→ WHAT YOU SHOULD DO
Give the entries again, exactly as written.

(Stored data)
────────────────────

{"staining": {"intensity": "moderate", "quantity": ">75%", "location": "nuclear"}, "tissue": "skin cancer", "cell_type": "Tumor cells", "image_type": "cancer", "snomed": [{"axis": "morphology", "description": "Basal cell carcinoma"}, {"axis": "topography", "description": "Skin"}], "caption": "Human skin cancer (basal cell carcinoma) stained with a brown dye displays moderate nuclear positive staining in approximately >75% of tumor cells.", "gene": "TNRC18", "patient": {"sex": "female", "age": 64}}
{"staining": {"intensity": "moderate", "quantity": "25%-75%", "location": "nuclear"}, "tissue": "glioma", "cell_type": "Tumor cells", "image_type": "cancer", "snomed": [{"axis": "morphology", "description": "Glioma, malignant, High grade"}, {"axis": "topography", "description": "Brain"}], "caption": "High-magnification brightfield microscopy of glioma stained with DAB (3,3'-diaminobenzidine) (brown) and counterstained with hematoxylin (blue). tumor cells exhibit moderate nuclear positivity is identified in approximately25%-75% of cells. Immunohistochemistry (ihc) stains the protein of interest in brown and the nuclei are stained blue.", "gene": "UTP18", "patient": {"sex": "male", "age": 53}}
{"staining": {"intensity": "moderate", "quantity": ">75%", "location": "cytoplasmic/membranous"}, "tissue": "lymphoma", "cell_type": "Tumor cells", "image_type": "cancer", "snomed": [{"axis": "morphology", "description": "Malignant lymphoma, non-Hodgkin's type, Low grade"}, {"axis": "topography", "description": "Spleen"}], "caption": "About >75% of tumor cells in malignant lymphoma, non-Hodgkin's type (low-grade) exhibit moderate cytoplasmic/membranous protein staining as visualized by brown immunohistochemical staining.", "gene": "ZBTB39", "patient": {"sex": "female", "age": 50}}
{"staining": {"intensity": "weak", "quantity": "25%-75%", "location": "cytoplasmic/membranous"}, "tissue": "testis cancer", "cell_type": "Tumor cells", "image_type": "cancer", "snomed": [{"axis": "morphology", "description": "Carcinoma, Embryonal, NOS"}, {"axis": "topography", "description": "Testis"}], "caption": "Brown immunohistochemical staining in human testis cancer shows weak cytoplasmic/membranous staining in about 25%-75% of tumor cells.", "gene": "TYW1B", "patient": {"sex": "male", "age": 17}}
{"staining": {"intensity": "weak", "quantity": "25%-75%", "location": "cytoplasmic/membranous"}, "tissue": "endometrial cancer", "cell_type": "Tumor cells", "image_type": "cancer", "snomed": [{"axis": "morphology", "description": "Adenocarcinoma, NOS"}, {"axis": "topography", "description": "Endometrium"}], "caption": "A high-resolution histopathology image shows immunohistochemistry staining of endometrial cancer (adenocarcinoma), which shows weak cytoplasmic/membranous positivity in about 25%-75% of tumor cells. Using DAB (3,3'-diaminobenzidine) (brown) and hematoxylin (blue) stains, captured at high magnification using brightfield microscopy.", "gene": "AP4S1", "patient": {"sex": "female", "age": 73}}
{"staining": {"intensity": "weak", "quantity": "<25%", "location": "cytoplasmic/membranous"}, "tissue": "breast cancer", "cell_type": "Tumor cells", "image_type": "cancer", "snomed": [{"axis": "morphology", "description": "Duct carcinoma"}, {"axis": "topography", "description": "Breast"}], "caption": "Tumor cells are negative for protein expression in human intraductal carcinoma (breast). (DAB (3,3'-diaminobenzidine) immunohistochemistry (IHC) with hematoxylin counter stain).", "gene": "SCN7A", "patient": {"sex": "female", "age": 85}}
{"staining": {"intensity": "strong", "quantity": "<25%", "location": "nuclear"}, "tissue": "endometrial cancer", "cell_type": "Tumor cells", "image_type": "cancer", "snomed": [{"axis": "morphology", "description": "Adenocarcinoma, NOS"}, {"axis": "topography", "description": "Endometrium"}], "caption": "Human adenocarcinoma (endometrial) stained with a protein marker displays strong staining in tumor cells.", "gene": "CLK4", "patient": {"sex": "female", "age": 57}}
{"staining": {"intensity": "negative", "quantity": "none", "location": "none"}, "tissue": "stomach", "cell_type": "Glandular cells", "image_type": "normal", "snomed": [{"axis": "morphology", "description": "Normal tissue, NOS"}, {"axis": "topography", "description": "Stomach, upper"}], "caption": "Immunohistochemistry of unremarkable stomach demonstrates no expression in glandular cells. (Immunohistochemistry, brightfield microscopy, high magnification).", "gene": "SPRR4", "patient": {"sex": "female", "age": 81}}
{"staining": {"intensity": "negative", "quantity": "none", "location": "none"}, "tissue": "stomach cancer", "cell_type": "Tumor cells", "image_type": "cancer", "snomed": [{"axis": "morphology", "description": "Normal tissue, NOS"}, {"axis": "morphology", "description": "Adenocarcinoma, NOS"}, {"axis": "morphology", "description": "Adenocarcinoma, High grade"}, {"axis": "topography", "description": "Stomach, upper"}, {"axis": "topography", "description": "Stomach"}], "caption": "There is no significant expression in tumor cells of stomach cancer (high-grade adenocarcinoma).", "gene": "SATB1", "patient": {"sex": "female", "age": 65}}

────────────────────

→ ANSWER FOR THE TASK
{"staining": {"intensity": "moderate", "quantity": ">75%", "location": "nuclear"}, "tissue": "skin cancer", "cell_type": "Tumor cells", "image_type": "cancer", "snomed": [{"axis": "morphology", "description": "Basal cell carcinoma"}, {"axis": "topography", "description": "Skin"}], "caption": "Human skin cancer (basal cell carcinoma) stained with a brown dye displays moderate nuclear positive staining in approximately >75% of tumor cells.", "gene": "TNRC18", "patient": {"sex": "female", "age": 64}}
{"staining": {"intensity": "moderate", "quantity": "25%-75%", "location": "nuclear"}, "tissue": "glioma", "cell_type": "Tumor cells", "image_type": "cancer", "snomed": [{"axis": "morphology", "description": "Glioma, malignant, High grade"}, {"axis": "topography", "description": "Brain"}], "caption": "High-magnification brightfield microscopy of glioma stained with DAB (3,3'-diaminobenzidine) (brown) and counterstained with hematoxylin (blue). tumor cells exhibit moderate nuclear positivity is identified in approximately25%-75% of cells. Immunohistochemistry (ihc) stains the protein of interest in brown and the nuclei are stained blue.", "gene": "UTP18", "patient": {"sex": "male", "age": 53}}
{"staining": {"intensity": "moderate", "quantity": ">75%", "location": "cytoplasmic/membranous"}, "tissue": "lymphoma", "cell_type": "Tumor cells", "image_type": "cancer", "snomed": [{"axis": "morphology", "description": "Malignant lymphoma, non-Hodgkin's type, Low grade"}, {"axis": "topography", "description": "Spleen"}], "caption": "About >75% of tumor cells in malignant lymphoma, non-Hodgkin's type (low-grade) exhibit moderate cytoplasmic/membranous protein staining as visualized by brown immunohistochemical staining.", "gene": "ZBTB39", "patient": {"sex": "female", "age": 50}}
{"staining": {"intensity": "weak", "quantity": "25%-75%", "location": "cytoplasmic/membranous"}, "tissue": "testis cancer", "cell_type": "Tumor cells", "image_type": "cancer", "snomed": [{"axis": "morphology", "description": "Carcinoma, Embryonal, NOS"}, {"axis": "topography", "description": "Testis"}], "caption": "Brown immunohistochemical staining in human testis cancer shows weak cytoplasmic/membranous staining in about 25%-75% of tumor cells.", "gene": "TYW1B", "patient": {"sex": "male", "age": 17}}
{"staining": {"intensity": "weak", "quantity": "25%-75%", "location": "cytoplasmic/membranous"}, "tissue": "endometrial cancer", "cell_type": "Tumor cells", "image_type": "cancer", "snomed": [{"axis": "morphology", "description": "Adenocarcinoma, NOS"}, {"axis": "topography", "description": "Endometrium"}], "caption": "A high-resolution histopathology image shows immunohistochemistry staining of endometrial cancer (adenocarcinoma), which shows weak cytoplasmic/membranous positivity in about 25%-75% of tumor cells. Using DAB (3,3'-diaminobenzidine) (brown) and hematoxylin (blue) stains, captured at high magnification using brightfield microscopy.", "gene": "AP4S1", "patient": {"sex": "female", "age": 73}}
{"staining": {"intensity": "weak", "quantity": "<25%", "location": "cytoplasmic/membranous"}, "tissue": "breast cancer", "cell_type": "Tumor cells", "image_type": "cancer", "snomed": [{"axis": "morphology", "description": "Duct carcinoma"}, {"axis": "topography", "description": "Breast"}], "caption": "Tumor cells are negative for protein expression in human intraductal carcinoma (breast). (DAB (3,3'-diaminobenzidine) immunohistochemistry (IHC) with hematoxylin counter stain).", "gene": "SCN7A", "patient": {"sex": "female", "age": 85}}
{"staining": {"intensity": "strong", "quantity": "<25%", "location": "nuclear"}, "tissue": "endometrial cancer", "cell_type": "Tumor cells", "image_type": "cancer", "snomed": [{"axis": "morphology", "description": "Adenocarcinoma, NOS"}, {"axis": "topography", "description": "Endometrium"}], "caption": "Human adenocarcinoma (endometrial) stained with a protein marker displays strong staining in tumor cells.", "gene": "CLK4", "patient": {"sex": "female", "age": 57}}
{"staining": {"intensity": "negative", "quantity": "none", "location": "none"}, "tissue": "stomach", "cell_type": "Glandular cells", "image_type": "normal", "snomed": [{"axis": "morphology", "description": "Normal tissue, NOS"}, {"axis": "topography", "description": "Stomach, upper"}], "caption": "Immunohistochemistry of unremarkable stomach demonstrates no expression in glandular cells. (Immunohistochemistry, brightfield microscopy, high magnification).", "gene": "SPRR4", "patient": {"sex": "female", "age": 81}}
{"staining": {"intensity": "negative", "quantity": "none", "location": "none"}, "tissue": "stomach cancer", "cell_type": "Tumor cells", "image_type": "cancer", "snomed": [{"axis": "morphology", "description": "Normal tissue, NOS"}, {"axis": "morphology", "description": "Adenocarcinoma, NOS"}, {"axis": "morphology", "description": "Adenocarcinoma, High grade"}, {"axis": "topography", "description": "Stomach, upper"}, {"axis": "topography", "description": "Stomach"}], "caption": "There is no significant expression in tumor cells of stomach cancer (high-grade adenocarcinoma).", "gene": "SATB1", "patient": {"sex": "female", "age": 65}}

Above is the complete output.